Now I had to convey why I didn’t feel connected to my father’s stuff. I wrote, “For several years after my father’s death, I didn’t understand my mother’s obsession with collecting and storing his stuff.” It seemed odd to introduce the memory loss here in this essay. But I couldn’t be sure that I felt that way for several years immediately following my father’s death since, again, I didn’t remember that time period. I DO remember sixth grade and on, and I DO remember that until I was thirty years old, I had a hard time with my father’s artifacts. All true, check check check. So I thought it would be alright so use “several years after my father’s death” as a stand-in for “all my life until now as I remember it.”

Phew. Now I was in the clear. From then on in the essay, I was writing in the present, and that was something I could take account of, for I was very much living in the present and all. Though what I wrote was, of course, still a product of creativity, craft, and imagination as is all literary writing.
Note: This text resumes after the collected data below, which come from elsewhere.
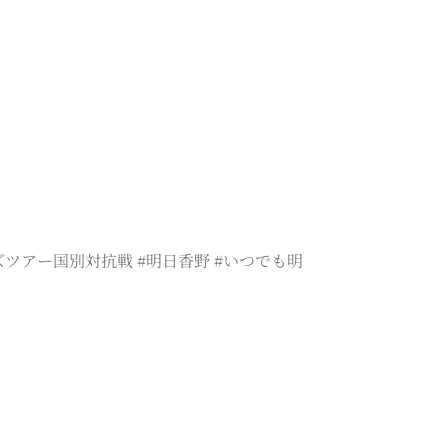
ツアー国別対抗戦 #明日香野 #いつでも明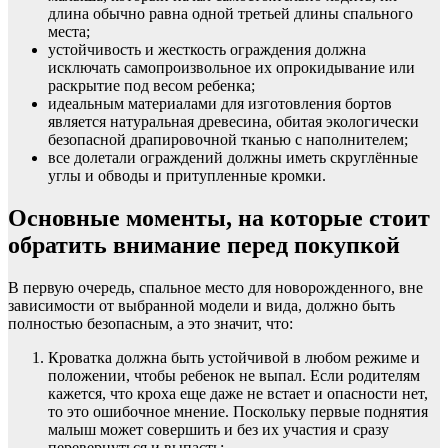
длина обычно равна одной третьей длины спального
места;
устойчивость и жесткость ограждения должна
исключать самопроизвольное их опрокидывание или
раскрытие под весом ребенка;
идеальным материалами для изготовления бортов
является натуральная древесина, обитая экологически
безопасной драпировочной тканью с наполнителем;
все долетали ограждений должны иметь скруглённые
углы и обводы и притупленные кромки.
Основные моменты, на которые стоит
обратить внимание перед покупкой
В первую очередь, спальное место для новорожденного, вне
зависимости от выбранной модели и вида, должно быть
полностью безопасным, а это значит, что:
Кроватка должна быть устойчивой в любом режиме и
положении, чтобы ребенок не выпал. Если родителям
кажется, что кроха еще даже не встает и опасности нет,
то это ошибочное мнение. Поскольку первые поднятия
малыш может совершить и без их участия и сразу
перевернуться и выпасть;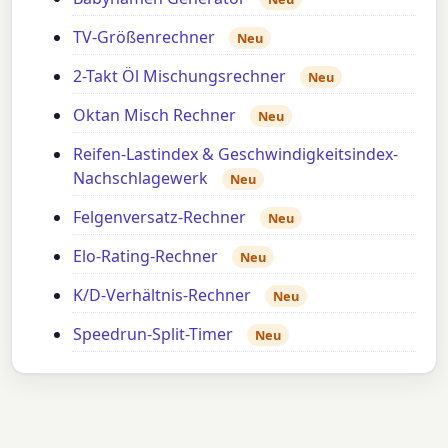
TV-Größenrechner
Neu
2-Takt Öl Mischungsrechner
Neu
Oktan Misch Rechner
Neu
Reifen-Lastindex & Geschwindigkeitsindex-
Nachschlagewerk
Neu
Felgenversatz-Rechner
Neu
Elo-Rating-Rechner
Neu
K/D-Verhältnis-Rechner
Neu
Speedrun-Split-Timer
Neu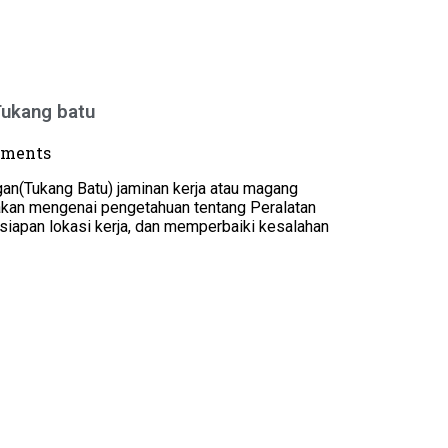
Tukang batu
ments
gan(Tukang Batu) jaminan kerja atau magang
akan mengenai pengetahuan tentang Peralatan
siapan lokasi kerja, dan memperbaiki kesalahan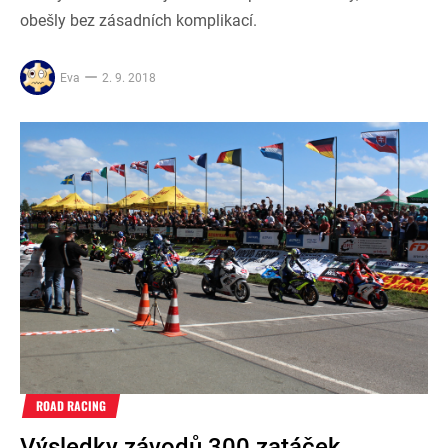
obešly bez zásadních komplikací.
Eva
2. 9. 2018
ROAD RACING
Výsledky závodů 300 zatáček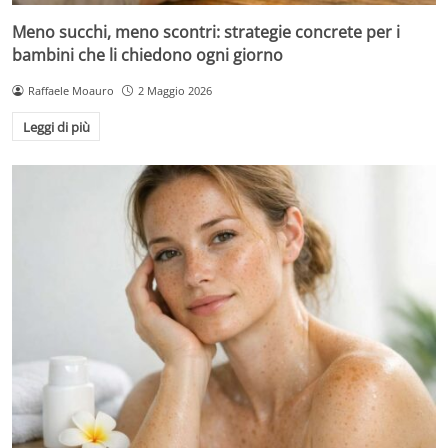
Meno succhi, meno scontri: strategie concrete per i
bambini che li chiedono ogni giorno
Raffaele Moauro
2 Maggio 2026
Leggi di più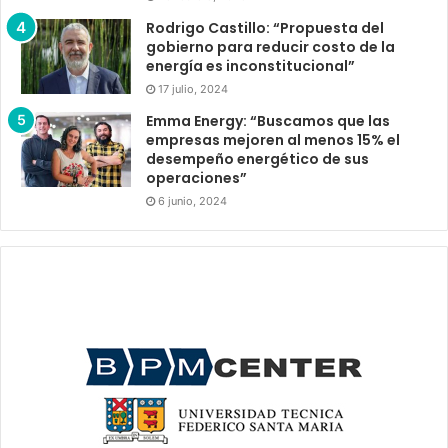
Rodrigo Castillo: “Propuesta del
gobierno para reducir costo de la
energía es inconstitucional”
17 julio, 2024
Emma Energy: “Buscamos que las
empresas mejoren al menos 15% el
desempeño energético de sus
operaciones”
6 junio, 2024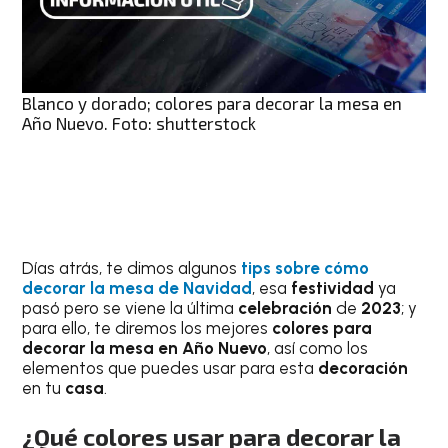
Blanco y dorado; colores para decorar la mesa en
Año Nuevo. Foto: shutterstock
Días atrás, te dimos algunos
tips sobre cómo
decorar la mesa de Navidad
, esa
festividad
ya
pasó pero se viene la última
celebración
de
2023
; y
para ello, te diremos los mejores
colores para
decorar la mesa en Año Nuevo
, así como los
elementos que puedes usar para esta
decoración
en tu
casa
.
¿Qué colores usar para decorar la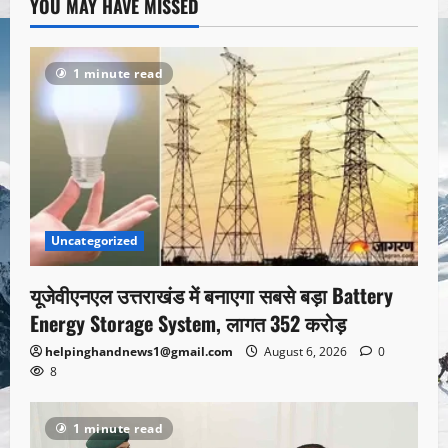
YOU MAY HAVE MISSED
1 minute read
Uncategorized
यूजेवीएनएल उत्तराखंड में बनाएगा सबसे बड़ा Battery
Energy Storage System, लागत 352 करोड़
helpinghandnews1@gmail.com
August 6, 2026
0
8
1 minute read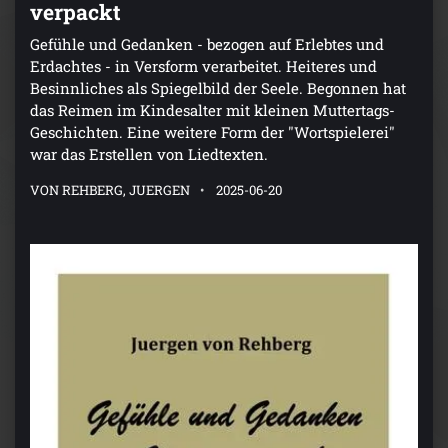
verpackt
Gefühle und Gedanken - bezogen auf Erlebtes und
Erdachtes - in Versform verarbeitet. Heiteres und
Besinnliches als Spiegelbild der Seele. Begonnen hat
das Reimen im Kindesalter mit kleinen Muttertags-
Geschichten. Eine weitere Form der "Wortspielerei"
war das Erstellen von Liedtexten.
VON REHBERG, JUERGEN
2025-06-20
My essay was accepted and published. Not as “memoir,” but as “personal history.” Besides an article I co-wrote with a teaching colleague, it was my first publication. So it was my first literary publication. The experience of writing, revising, submitting, and reading it in print, along with the advice of another great professor, Randy, who suggested that I “had a voice” and should attend the Kenyon Review Writers Workshop in the summer of 2007, inspired me to reprioritize my goals. I didn’t want to find a career, a research focus, a particular topic about which I could write. I wanted to write, and the topics, I knew, would come and go, would reveal themselves, would fade, but above all, would be secondary to my commitment to the act of writing.

So there you have it. My whole new life as I know it came about because of a lie.

And yet I feel more real now than I ever did before.

I woke up thinking about all of this today because since I started this blog, I have resisted linking to that original essay. I’ve linked to others, but not that one. I suppose that I felt like it needed an explanation. Why? Because of the controversy that so often swirls around memoir? Because of the daily dip into imagination that nonfiction writers take? Because I’m the one who scanned the essay in question and uploaded it when I took over the co-editorship of the magazine and therefore feel it’s my responsibility to link to it here? Because of my belief that memory is not at all fallible, that memory works as memory works—our expectations of memory are flawed?

Whatever the reason, it’s done now, this post, this admission. And whatever the reason, I wanted to write this post before I did this: Archives of a Man.